Since its opening, the museum has broadened its focus beyond fine art from Spanish-speaking Latin American countries to include work from Chicano and Latino artists in the U.S.
MOLAA bills itself as the only U.S. museum “dedicated to modern and contemporary Latin American and Latino Art,” and Griselda Suarez, who teaches in the Chicano and Latino studies dept at Cal State Long Beach, agrees that it’s unique.
“MOLAA is really the only museum institution dedicated to all the Latine representations under the umbrella in the United States,” said Suarez, who also serves as executive director of the Arts Council for Long Beach.
“This is the only space for that, so they fill a large role in the country, not just in Southern California.”
This summer, state Sen.
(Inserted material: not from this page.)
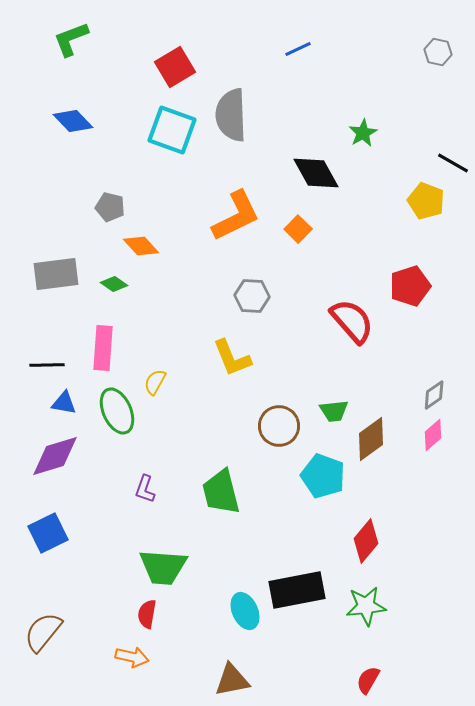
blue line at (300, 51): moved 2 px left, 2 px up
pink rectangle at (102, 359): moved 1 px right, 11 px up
Lena Gonzalez’s office announced the award of $10 million in state funding for MOLAA, which Ramos said will help get the first phase of the expansion underway. A building retrofit and expansion of the research center and education facilities will be among the earliest projects.
That will allow the museum to serve more students, which was good news to Christine Whipp, the visual and performing arts coordinator for the Long Beach Unified School District.
A grant-funded program makes it possible for every fifth-grader in the district to visit MOLAA, where they take a tour tailored to their age group and do hands-on art activities, and the museum also offers “educator nights” to help teachers of any subject learn how to incorporate art into their lessons.
But student programs are often booked out for months, and Whipp said the events for teachers are popular and fill up fast.
Some students may not have been to an art museum before, so it’s important that they can go to one that’s in their town and is culturally relevant to their families or friends and neighbors, Whipp said.
“Museums are pretty rarefied spaces,” she said. “We want to change that. We want it to be viewed as a place where everyone is welcome and it’s part of their community.”
As soon as the state disburses the $10 million in funding, museum officials will move ahead with completing the project design, building the first phase and raising money for the later phases of expansion, MOLAA Vice President of Content, Innovation & Outreach Solimar Salas said.